» **Activity 1**
Please reproduce, word for word, the stretch of the optical link passage below that begins with the words "With the above-mentioned" and ends with "light is small.".
» **Activity 2**
Render this sentence from the optical link passage below into Spanish: "Therefore, the aforementioned arrangement makes it possible to efficiently carry out a two-way optical communication with one optical fiber."
» **Activity 3**
Decide whether each statement agrees with the optical link passage below, answering yes or no and quoting the words that settle it: (a) The arrangement requires a conventional optical branch path. (b) A semiconductor laser can be used as the light-emitting element. (c) The first embodiment is explained with reference to FIGS. 1 through 19.

» **Excerpted passage**

With the above-mentioned arrangement, the sub waveguide is coupled to the 
side of the main waveguide so as to have an optical axis which is 
different from that of the main waveguide, and light incident from the 
optical fiber cannot be readily coupled to the sub waveguide so as to be 
efficiently directed to the main waveguide and coupled to the 
light-receiving element. 
Meanwhile, light emitted from the light-emitting element is directed by the 
sub waveguide so as to be coupled to the main waveguide and is efficiently 
coupled to the optical fiber from the main waveguide. 
Therefore, the aforementioned arrangement makes it possible to efficiently 
carry out a two-way optical communication with one optical fiber. 
Further, with the aforementioned arrangement, a conventional optical branch 
path is not necessary, and branching loss of received light is small. 
Therefore, it is possible to improve quality of a signal reproduced from 
incident light and consequently to improve reliability. 
Furthermore, the light-emitting element and the light-receiving element are 
separately disposed on ends of different waveguides so that heat of the 
light-emitting element does not effect on the light-receiving element and 
it is possible to prevent a part of emitted light, which is reflected as 
stray light, from degrading sensitivity to reception. 
Moreover, a face-emitting type of the light-emitting element is not 
necessary so that it is possible to adopt a reliable and low-cost 
semiconductor laser as the light-emitting element. 
For a fuller understanding of the nature and advantages of the invention, 
reference should be made to the ensuing detailed description taken in 
conjunction with the accompanying drawings.

DESCRIPTION OF THE EMBODIMENTS 
EMBODIMENT 1 
Referring to FIGS. 1 through 19, the following explanation describes a 
first embodiment of the present invention. 
FIG. 2 schematically shows the construction of a two-way optical 
communication link(two-way optical communicating apparatus) in accordance 
with the first embodiment. A two-way optical communicating link 16 is 
provided with(a) a cord-shaped optical fiber 2 for providing two-way 
transmission of light, which is modulated so as to be suitable for 
transmitting, in accordance with a data signal to be transmitted, and (b)

» **Given records**

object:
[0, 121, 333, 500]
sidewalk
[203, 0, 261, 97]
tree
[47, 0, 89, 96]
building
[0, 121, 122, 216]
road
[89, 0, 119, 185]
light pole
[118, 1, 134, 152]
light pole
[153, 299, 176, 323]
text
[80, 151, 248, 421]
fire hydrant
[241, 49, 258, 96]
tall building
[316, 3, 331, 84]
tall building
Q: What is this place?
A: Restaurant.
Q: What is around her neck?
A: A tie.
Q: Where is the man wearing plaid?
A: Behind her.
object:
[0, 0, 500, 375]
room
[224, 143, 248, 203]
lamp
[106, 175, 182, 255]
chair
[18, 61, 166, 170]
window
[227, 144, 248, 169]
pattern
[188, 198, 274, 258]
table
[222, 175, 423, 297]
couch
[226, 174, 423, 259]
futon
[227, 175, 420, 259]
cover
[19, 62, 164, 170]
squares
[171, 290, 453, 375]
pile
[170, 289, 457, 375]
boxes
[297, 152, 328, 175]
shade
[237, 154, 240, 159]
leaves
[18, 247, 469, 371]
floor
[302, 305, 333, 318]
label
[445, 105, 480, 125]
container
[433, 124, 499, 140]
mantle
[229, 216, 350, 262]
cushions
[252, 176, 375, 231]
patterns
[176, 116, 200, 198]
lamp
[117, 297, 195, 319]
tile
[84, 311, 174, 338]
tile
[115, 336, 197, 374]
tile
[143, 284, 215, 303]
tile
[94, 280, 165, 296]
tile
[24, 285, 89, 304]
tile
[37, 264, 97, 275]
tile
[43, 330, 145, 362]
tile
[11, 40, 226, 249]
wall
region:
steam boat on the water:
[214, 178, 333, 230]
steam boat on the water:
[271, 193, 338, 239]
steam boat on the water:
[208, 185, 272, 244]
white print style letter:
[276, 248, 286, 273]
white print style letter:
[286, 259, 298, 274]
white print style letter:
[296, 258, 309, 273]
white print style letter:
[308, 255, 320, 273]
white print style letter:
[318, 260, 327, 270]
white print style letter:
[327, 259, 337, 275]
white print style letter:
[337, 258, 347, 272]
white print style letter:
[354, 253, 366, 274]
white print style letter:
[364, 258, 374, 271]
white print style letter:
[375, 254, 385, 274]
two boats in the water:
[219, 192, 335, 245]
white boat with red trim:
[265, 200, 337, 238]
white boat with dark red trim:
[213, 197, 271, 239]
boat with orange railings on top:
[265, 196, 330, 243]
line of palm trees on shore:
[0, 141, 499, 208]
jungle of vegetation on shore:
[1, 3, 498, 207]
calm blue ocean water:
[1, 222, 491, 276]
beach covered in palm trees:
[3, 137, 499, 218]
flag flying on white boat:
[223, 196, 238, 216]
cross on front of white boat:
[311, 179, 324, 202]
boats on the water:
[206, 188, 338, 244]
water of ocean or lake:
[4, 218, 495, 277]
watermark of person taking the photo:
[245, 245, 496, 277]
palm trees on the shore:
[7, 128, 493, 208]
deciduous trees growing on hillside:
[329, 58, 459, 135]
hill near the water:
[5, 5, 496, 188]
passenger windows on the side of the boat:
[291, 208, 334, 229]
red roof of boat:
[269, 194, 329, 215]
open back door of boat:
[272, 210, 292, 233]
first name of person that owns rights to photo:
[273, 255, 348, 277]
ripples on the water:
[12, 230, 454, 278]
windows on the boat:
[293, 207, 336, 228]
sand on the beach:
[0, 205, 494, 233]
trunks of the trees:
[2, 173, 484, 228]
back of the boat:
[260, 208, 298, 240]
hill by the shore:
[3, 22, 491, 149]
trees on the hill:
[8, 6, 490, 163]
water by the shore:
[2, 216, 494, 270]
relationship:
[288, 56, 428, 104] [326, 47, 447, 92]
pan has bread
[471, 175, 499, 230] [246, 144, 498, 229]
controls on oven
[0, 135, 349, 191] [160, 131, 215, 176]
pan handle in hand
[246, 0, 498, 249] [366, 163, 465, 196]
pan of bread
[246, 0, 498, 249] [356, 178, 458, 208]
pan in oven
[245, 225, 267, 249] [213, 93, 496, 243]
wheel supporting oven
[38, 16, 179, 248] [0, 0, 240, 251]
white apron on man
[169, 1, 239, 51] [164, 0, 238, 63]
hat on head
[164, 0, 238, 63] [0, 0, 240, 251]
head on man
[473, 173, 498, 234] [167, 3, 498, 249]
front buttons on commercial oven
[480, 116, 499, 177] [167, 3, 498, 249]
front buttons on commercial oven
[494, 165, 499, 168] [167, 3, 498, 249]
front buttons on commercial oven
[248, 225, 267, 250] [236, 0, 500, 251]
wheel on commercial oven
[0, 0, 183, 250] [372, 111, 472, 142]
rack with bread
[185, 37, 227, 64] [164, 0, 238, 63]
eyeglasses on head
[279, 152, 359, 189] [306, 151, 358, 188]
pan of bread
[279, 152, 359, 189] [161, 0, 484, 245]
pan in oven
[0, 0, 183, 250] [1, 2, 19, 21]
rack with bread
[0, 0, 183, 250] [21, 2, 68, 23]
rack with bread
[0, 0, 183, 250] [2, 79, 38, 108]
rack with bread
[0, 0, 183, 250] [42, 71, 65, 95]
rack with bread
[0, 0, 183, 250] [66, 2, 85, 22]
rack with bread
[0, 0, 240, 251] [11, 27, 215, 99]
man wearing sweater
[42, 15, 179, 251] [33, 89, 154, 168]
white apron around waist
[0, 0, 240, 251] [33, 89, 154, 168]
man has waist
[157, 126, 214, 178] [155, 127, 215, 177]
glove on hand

» **Exercise answer 1**
With the above-mentioned arrangement, the sub waveguide is coupled to the 
side of the main waveguide so as to have an optical axis which is 
different from that of the main waveguide, and light incident from the 
optical fiber cannot be readily coupled to the sub waveguide so as to be 
efficiently directed to the main waveguide and coupled to the 
light-receiving element. 
Meanwhile, light emitted from the light-emitting element is directed by the 
sub waveguide so as to be coupled to the main waveguide and is efficiently 
coupled to the optical fiber from the main waveguide. 
Therefore, the aforementioned arrangement makes it possible to efficiently 
carry out a two-way optical communication with one optical fiber. 
Further, with the aforementioned arrangement, a conventional optical branch 
path is not necessary, and branching loss of received light is small.

» **Exercise answer 2**
Por lo tanto, la disposición mencionada anteriormente permite llevar a cabo de manera eficiente una comunicación óptica bidireccional con una sola fibra óptica.

» **Exercise answer 3**
(a) No: "a conventional optical branch path is not necessary"
(b) Yes: "it is possible to adopt a reliable and low-cost semiconductor laser as the light-emitting element"
(c) Yes: "Referring to FIGS. 1 through 19, the following explanation describes a first embodiment of the present invention."